I was a good American, after all; and anyway, I had no desire to be the government’s next disappearing act. But as the days and months passed, I would open the paper each morning, looking for the headline announcing her return. Amy’s good pal President Roosevelt wouldn’t let her rot in some Japanese jail, would he? An arrangement would be made; some exchange; something that would allow both countries to achieve their goals and the honorable Japanese tradition of saving face.
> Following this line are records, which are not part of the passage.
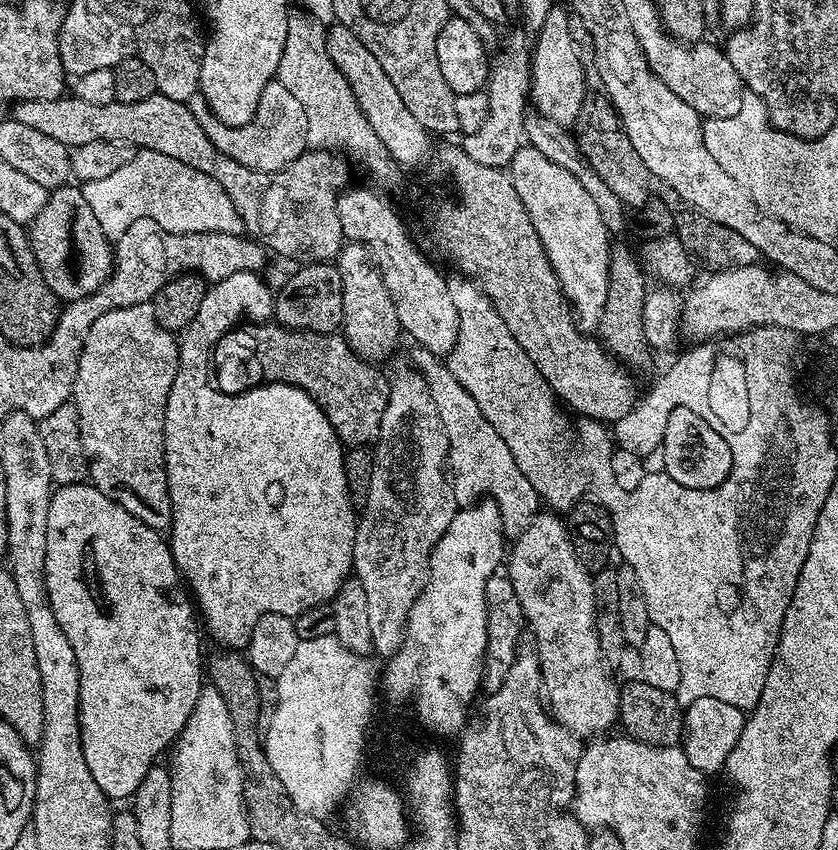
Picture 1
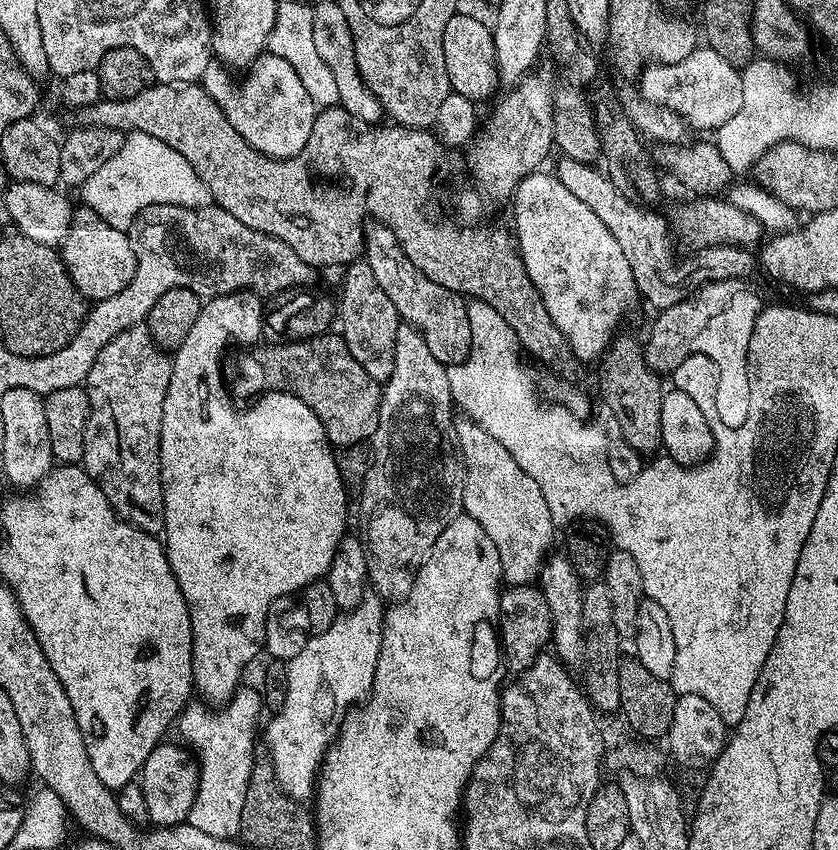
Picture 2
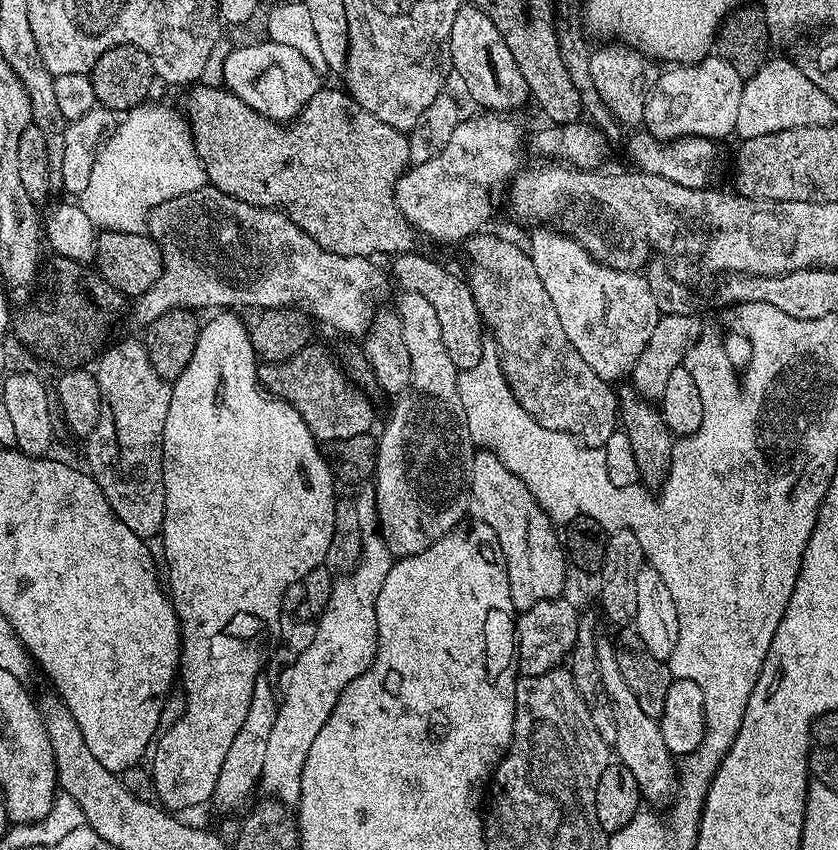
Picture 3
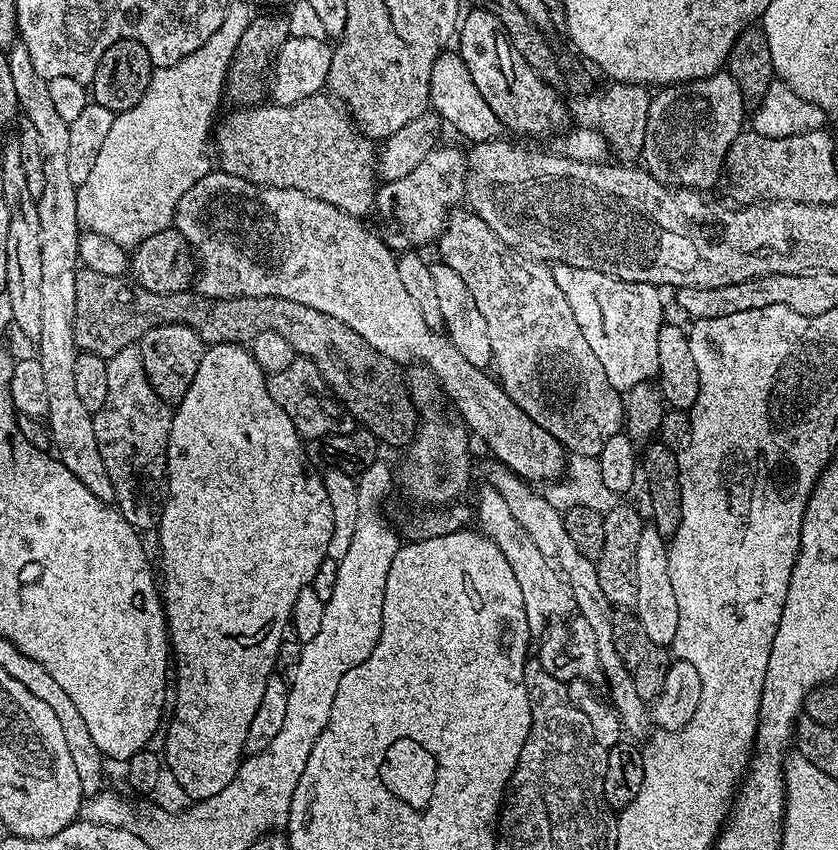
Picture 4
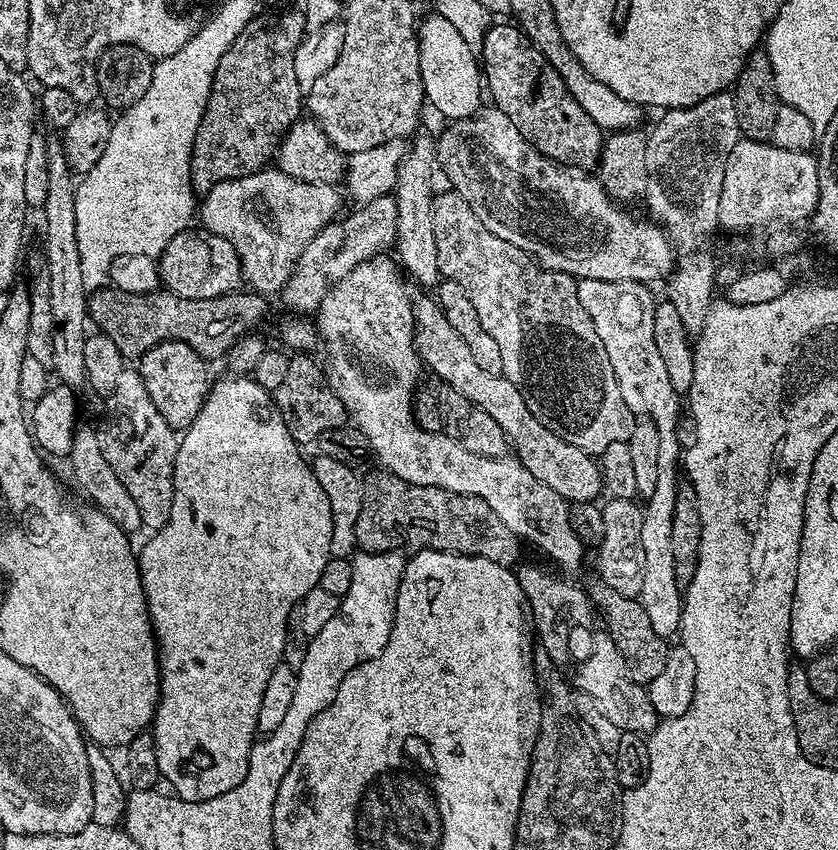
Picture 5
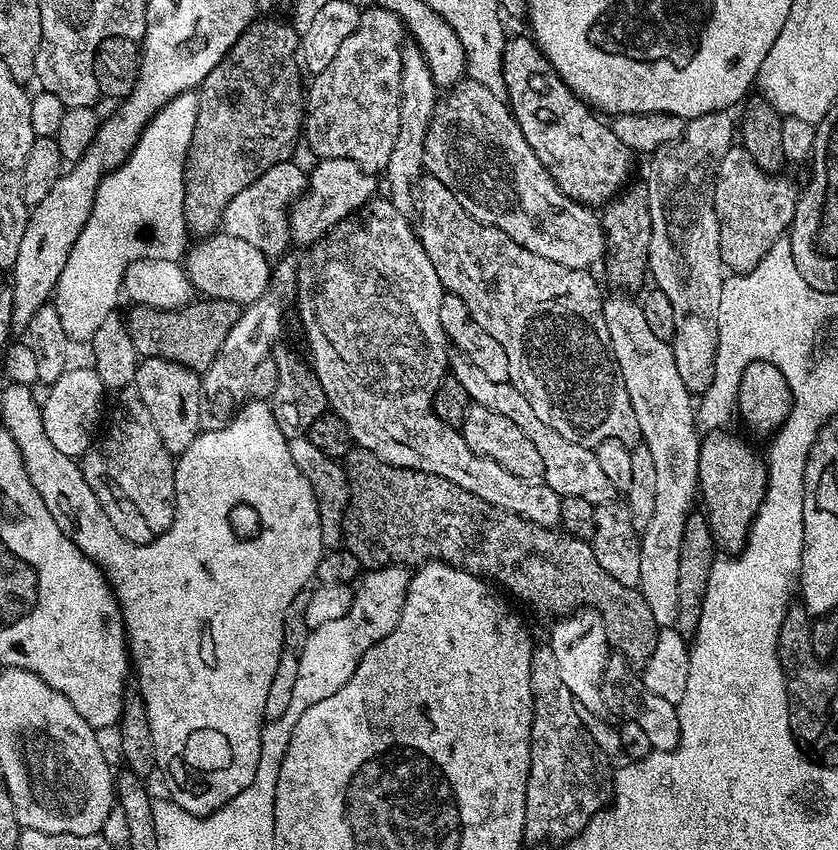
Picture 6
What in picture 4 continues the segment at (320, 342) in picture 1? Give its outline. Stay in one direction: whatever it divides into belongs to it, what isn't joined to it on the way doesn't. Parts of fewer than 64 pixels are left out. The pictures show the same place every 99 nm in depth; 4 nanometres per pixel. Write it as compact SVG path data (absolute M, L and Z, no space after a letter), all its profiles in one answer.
M298 358L286 366L286 370L278 370L278 374L267 377L268 393L278 406L294 422L296 432L305 441L311 440L323 441L330 436L338 434L350 434L354 430L354 421L345 409L344 405L336 399L328 383L322 378L318 366L314 362Z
But the headline never came. Amelia Earhart had vanished from the pages of the papers as completely as she had somewhere over the Pacific. She had flown out of the news and into the pages of history, where she lay prematurely buried.
Three
Dead-Stick Landing
May 6-June, 1940
Chapter 14
The mural behind the Cine-Gril bar depicted early Hollywood days, Charlie Chaplin, Mary Pickford, Douglas Fairbanks, way back when movies couldn’t talk, a dozen years ago. The soothingly air-conditioned lounge was cozy but large enough for a bandstand and postage-stamp dance floor (Russ Columbo’s radio show was broadcast out of here) and the lighting was subdued, but not so much so that you couldn’t be seen if you wanted to. That ultramodern material, Formica, covered the front of the bar in deep red, with horizontal stripes of chrome and indirect lighting from under the lip of the mahogany countertop. The blue leather and chrome stools were shaped like champagne glasses and I was perched on one of them, sipping a rum and Coke.